## Instruction 1
Repeat every line of the stored data entries below with "Prager" swapped for "Wiener" and nothing else altered, and omit the pictures from your answer.

## Text segment

== Segment start ==

With all this discussion, what is this Shell process? It has been described in varying levels of detail. The Shell site is not as easy to find information at. In essence holes are drilled down through the overlying rock (which may be a thousand feet thick) to the oil shale, and then through it. Heaters are then placed in alternate holes, and raise the temperature of the rock to over 700 degrees F. At present the heaters are electrical - though there has been a suggestion that if they were natural gas, then they would need only half the gas that conversion to electricity would use. (But in 30-years where would the gas come from?)
If the heating holes are placed at a spacing of around 20 to the acre then it will take about 2 - 3 years to heat the rock the point where it is fully producing. A recent test was successful.
On one small test plot about 20 feet by 35 feet, on land Shell owns, they started heating the rock in early 2004. "Product" - about one-third natural gas, two-thirds light crude - began to appear in September 2004. They turned the heaters off about a month ago, after harvesting about 1,500 barrels of oil. (article in Sept 2005)Note that this does not require any additional water, or removal of the rock, leaving it in place as well as the overburden.
There is a major concern with the water, since, although the oil shale is relatively impermeable, as the oil is able, it will be drawn off, leaving voids and an increased permeability. There is a certain amount of water there already, and if this were allowed to migrate through the area, it would interfere with the process, and also potentially carry contaminants away from the site.

== Segment end ==

## Instruction 2
Copy the stretch of the passage on Shell's oil shale process from "On one small" through "as the overburden." without any changes.

## Stored data entries
== Segment start ==

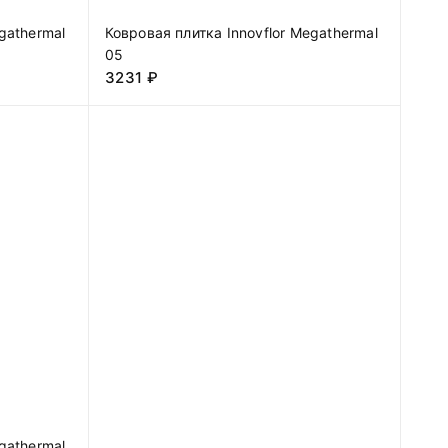
gathermal
Ковровая плитка Innovflor Megathermal
05
3231
₽
gathermal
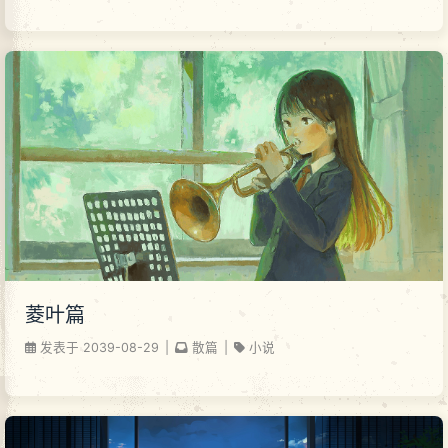
菱叶篇
发表于
2039-08-29
|
散篇
|
小说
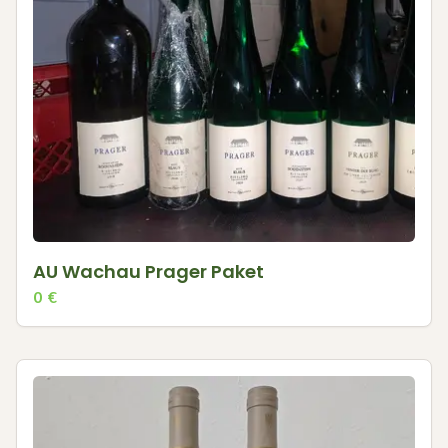
AU Wachau Prager Paket
0
€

== Segment end ==

## Task output 1
gathermal
Ковровая плитка Innovflor Megathermal
05
3231
₽
gathermal
菱叶篇
发表于
2039-08-29
|
散篇
|
小说
AU Wachau Wiener Paket
0
€

## Task output 2
On one small test plot about 20 feet by 35 feet, on land Shell owns, they started heating the rock in early 2004. "Product" - about one-third natural gas, two-thirds light crude - began to appear in September 2004. They turned the heaters off about a month ago, after harvesting about 1,500 barrels of oil. (article in Sept 2005)Note that this does not require any additional water, or removal of the rock, leaving it in place as well as the overburden.